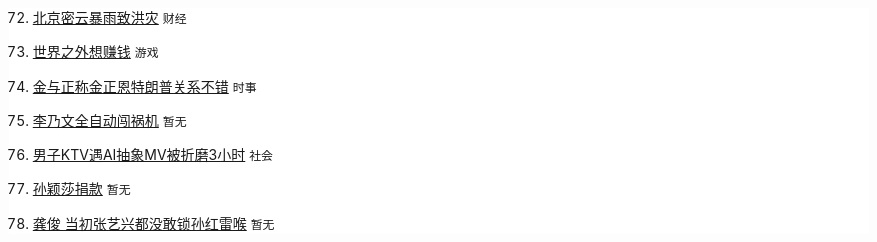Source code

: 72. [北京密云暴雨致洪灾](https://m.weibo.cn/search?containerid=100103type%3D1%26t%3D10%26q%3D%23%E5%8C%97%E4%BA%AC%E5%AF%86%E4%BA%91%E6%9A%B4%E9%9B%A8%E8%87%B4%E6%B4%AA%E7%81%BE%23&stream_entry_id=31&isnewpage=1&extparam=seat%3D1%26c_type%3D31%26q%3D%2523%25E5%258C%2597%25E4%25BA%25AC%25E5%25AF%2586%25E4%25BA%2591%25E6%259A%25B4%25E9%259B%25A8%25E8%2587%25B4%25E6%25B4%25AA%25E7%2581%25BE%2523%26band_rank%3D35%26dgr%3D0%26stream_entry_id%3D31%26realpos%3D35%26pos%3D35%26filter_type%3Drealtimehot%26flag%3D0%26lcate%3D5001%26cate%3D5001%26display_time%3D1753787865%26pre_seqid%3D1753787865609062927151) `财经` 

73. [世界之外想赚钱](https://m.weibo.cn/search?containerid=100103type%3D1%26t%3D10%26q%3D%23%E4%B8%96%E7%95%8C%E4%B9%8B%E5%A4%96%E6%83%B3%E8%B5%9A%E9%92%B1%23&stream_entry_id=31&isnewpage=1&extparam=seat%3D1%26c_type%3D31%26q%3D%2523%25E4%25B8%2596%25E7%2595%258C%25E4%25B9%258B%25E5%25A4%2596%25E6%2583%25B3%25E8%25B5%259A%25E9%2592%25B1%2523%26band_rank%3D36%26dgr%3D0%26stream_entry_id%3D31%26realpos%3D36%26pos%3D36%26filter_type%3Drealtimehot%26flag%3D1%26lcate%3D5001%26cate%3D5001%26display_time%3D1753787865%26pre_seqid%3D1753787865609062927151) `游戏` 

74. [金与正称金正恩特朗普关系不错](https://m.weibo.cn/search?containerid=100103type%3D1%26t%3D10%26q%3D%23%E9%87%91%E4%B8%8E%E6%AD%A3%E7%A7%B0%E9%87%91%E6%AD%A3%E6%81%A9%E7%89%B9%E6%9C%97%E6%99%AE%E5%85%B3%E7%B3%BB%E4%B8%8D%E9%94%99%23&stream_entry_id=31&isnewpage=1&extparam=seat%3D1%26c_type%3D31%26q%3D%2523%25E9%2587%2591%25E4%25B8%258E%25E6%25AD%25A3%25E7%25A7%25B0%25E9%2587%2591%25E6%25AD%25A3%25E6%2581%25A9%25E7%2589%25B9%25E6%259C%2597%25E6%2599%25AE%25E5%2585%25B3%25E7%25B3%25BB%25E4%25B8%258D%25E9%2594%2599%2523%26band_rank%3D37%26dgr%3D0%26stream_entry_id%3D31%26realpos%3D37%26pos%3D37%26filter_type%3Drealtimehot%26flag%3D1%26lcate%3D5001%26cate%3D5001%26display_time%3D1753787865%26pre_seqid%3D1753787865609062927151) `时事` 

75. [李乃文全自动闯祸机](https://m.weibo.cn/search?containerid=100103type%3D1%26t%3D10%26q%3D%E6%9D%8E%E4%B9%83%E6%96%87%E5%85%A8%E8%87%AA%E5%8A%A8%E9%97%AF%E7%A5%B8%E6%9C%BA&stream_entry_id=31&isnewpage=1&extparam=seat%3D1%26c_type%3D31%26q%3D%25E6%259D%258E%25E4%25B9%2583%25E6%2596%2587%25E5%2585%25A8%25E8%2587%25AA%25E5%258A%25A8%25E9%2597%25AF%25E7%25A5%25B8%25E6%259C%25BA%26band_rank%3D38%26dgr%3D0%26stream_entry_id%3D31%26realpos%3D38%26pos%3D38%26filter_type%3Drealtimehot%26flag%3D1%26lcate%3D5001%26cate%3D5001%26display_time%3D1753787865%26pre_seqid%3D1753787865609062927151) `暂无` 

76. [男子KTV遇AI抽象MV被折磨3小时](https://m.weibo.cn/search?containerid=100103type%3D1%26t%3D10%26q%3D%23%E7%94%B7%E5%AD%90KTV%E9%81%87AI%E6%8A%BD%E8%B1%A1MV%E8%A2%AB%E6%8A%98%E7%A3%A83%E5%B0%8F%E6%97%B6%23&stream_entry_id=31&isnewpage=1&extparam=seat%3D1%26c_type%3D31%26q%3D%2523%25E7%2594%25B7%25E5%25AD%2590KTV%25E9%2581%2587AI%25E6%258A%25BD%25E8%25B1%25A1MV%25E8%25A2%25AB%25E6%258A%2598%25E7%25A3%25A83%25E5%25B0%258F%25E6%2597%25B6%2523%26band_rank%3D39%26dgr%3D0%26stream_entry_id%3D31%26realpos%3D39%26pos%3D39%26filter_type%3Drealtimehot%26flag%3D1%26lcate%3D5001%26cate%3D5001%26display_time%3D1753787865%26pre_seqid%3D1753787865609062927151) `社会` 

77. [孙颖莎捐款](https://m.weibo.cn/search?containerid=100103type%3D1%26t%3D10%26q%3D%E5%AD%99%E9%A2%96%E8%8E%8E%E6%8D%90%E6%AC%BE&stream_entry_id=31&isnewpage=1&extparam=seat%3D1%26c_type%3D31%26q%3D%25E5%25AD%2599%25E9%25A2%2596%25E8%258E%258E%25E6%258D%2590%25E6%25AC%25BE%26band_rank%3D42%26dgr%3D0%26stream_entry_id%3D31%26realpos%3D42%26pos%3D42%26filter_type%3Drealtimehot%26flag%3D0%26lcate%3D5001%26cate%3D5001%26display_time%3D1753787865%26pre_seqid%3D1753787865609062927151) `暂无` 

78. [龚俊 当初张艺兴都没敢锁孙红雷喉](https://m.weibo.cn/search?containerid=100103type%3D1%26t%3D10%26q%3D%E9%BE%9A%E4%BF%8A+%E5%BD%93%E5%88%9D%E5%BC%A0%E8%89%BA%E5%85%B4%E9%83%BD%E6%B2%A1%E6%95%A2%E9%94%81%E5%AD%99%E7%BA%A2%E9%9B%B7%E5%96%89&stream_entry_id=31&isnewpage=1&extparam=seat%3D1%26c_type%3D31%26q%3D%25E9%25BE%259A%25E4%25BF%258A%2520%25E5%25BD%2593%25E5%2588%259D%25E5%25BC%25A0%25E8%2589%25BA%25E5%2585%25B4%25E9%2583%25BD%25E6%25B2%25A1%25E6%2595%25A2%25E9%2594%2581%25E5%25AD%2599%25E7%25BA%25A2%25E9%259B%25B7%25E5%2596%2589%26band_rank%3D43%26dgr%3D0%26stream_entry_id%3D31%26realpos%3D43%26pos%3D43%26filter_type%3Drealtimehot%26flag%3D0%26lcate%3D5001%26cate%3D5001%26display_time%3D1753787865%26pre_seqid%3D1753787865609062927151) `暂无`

------------------------------------------------------------------------

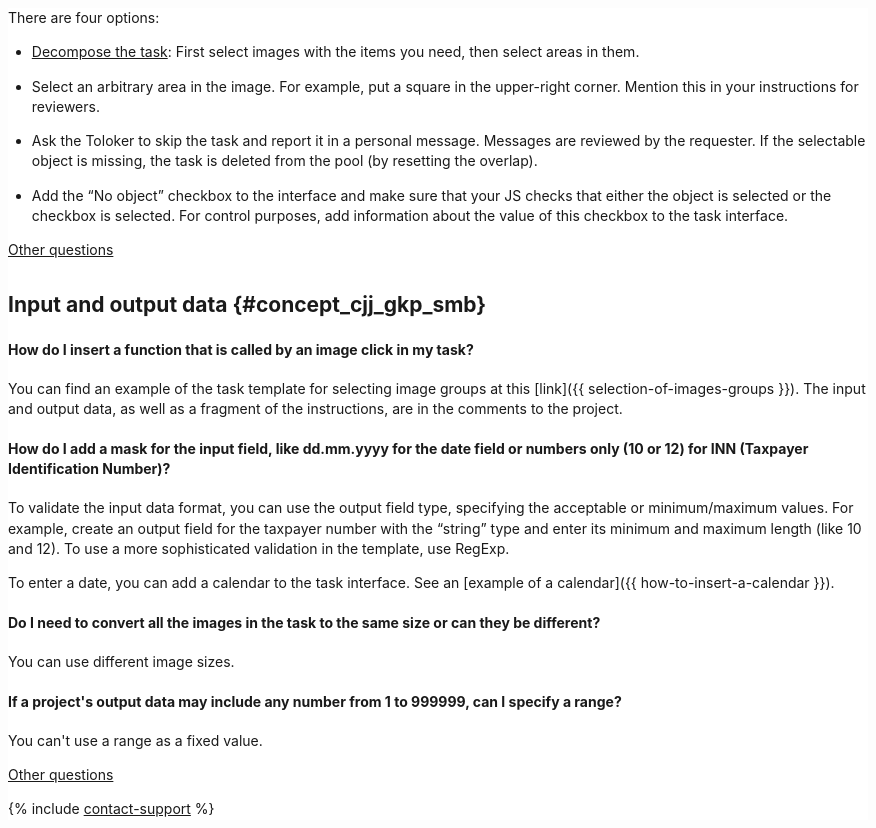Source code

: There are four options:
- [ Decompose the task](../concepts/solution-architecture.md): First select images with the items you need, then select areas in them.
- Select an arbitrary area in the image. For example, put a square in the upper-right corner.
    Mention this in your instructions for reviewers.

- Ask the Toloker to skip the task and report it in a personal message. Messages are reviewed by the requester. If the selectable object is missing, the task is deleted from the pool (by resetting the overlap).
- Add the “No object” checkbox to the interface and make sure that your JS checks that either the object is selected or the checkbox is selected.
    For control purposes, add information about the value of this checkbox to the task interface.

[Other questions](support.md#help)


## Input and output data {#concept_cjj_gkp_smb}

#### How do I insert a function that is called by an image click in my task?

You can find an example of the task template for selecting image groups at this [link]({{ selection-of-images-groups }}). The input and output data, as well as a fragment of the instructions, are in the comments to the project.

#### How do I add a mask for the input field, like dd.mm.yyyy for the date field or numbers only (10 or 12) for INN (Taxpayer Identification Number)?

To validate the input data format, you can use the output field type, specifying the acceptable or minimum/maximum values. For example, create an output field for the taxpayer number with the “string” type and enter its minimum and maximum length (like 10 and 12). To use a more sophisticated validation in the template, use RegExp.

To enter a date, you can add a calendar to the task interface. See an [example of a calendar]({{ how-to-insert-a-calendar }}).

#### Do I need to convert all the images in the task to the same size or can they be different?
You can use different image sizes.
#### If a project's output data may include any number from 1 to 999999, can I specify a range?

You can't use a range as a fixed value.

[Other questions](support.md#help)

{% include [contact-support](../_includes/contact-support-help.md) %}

------------------------------------------------------------------------

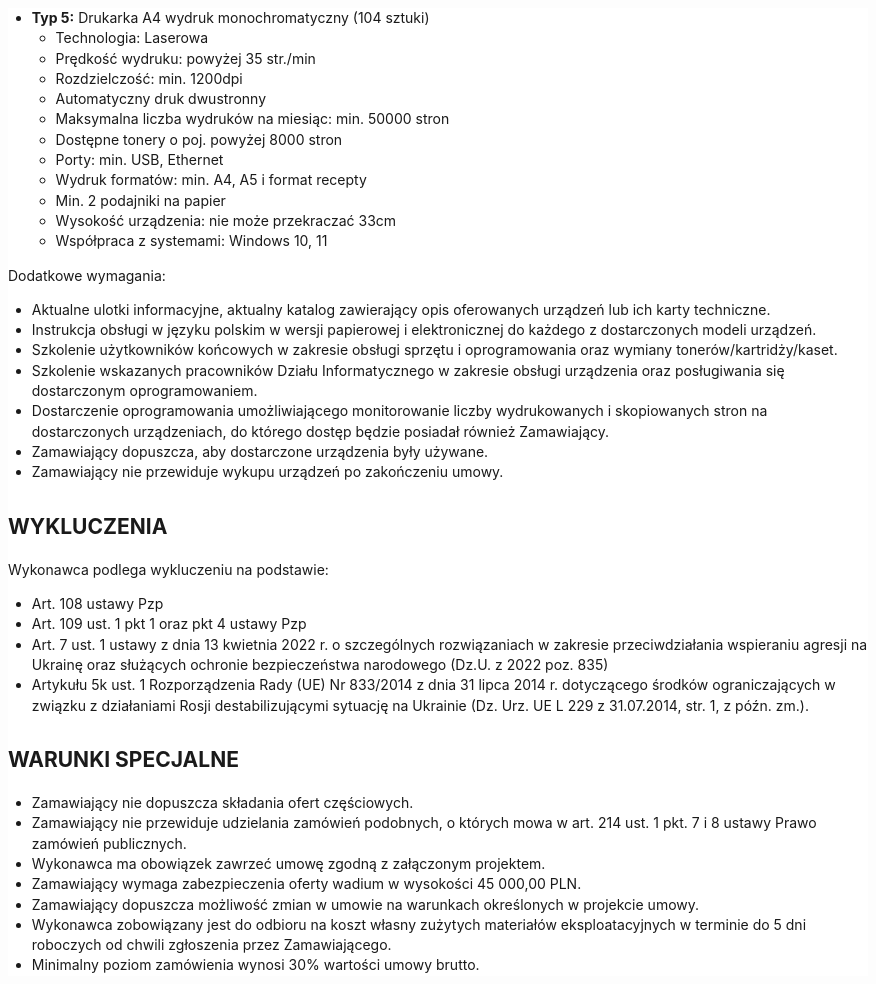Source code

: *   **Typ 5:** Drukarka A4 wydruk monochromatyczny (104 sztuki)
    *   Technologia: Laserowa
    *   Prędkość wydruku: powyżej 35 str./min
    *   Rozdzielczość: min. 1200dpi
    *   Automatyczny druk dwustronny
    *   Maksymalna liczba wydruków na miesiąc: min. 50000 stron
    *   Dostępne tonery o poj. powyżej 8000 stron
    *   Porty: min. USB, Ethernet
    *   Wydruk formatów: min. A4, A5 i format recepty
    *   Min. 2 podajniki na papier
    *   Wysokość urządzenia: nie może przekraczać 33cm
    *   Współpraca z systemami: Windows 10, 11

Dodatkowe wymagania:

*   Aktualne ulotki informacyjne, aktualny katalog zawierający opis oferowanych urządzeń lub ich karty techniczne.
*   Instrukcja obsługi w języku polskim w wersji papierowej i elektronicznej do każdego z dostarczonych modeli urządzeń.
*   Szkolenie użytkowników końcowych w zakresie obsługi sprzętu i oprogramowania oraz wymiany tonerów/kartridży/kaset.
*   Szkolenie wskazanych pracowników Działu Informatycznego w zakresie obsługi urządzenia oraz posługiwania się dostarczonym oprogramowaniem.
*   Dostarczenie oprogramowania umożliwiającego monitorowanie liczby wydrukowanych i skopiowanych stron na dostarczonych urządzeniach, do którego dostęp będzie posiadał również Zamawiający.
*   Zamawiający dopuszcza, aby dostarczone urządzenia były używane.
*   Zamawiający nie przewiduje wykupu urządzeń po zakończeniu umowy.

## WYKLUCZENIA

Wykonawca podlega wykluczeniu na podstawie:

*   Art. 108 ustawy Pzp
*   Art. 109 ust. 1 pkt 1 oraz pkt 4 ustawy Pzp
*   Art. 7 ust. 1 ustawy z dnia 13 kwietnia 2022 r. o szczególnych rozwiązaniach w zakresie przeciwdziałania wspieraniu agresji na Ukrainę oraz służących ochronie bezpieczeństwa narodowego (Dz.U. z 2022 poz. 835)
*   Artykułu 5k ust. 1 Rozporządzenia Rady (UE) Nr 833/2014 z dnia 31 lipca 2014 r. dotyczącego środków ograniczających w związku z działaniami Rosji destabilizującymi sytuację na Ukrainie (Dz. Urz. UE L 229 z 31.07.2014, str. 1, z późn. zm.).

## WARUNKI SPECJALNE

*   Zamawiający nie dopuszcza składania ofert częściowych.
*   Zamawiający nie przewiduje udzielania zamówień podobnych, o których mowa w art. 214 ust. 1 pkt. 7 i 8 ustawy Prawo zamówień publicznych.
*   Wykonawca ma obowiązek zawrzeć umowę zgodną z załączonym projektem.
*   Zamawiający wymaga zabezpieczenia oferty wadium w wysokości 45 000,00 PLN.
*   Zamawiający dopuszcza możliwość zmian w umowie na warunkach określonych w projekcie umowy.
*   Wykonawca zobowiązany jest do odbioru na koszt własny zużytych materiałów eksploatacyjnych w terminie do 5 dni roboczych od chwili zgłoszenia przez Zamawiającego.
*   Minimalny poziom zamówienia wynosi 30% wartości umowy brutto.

------------------------------------------------------------------------

● **Task directions**
Where the data above reaches the line holding "## WARUNKI SPECJALNE", begin printing, and stop after the line holding "wartości umowy brutto.". Each line must be reproduced exactly, with nothing else added.

● **Exercise response**
## WARUNKI SPECJALNE

*   Zamawiający nie dopuszcza składania ofert częściowych.
*   Zamawiający nie przewiduje udzielania zamówień podobnych, o których mowa w art. 214 ust. 1 pkt. 7 i 8 ustawy Prawo zamówień publicznych.
*   Wykonawca ma obowiązek zawrzeć umowę zgodną z załączonym projektem.
*   Zamawiający wymaga zabezpieczenia oferty wadium w wysokości 45 000,00 PLN.
*   Zamawiający dopuszcza możliwość zmian w umowie na warunkach określonych w projekcie umowy.
*   Wykonawca zobowiązany jest do odbioru na koszt własny zużytych materiałów eksploatacyjnych w terminie do 5 dni roboczych od chwili zgłoszenia przez Zamawiającego.
*   Minimalny poziom zamówienia wynosi 30% wartości umowy brutto.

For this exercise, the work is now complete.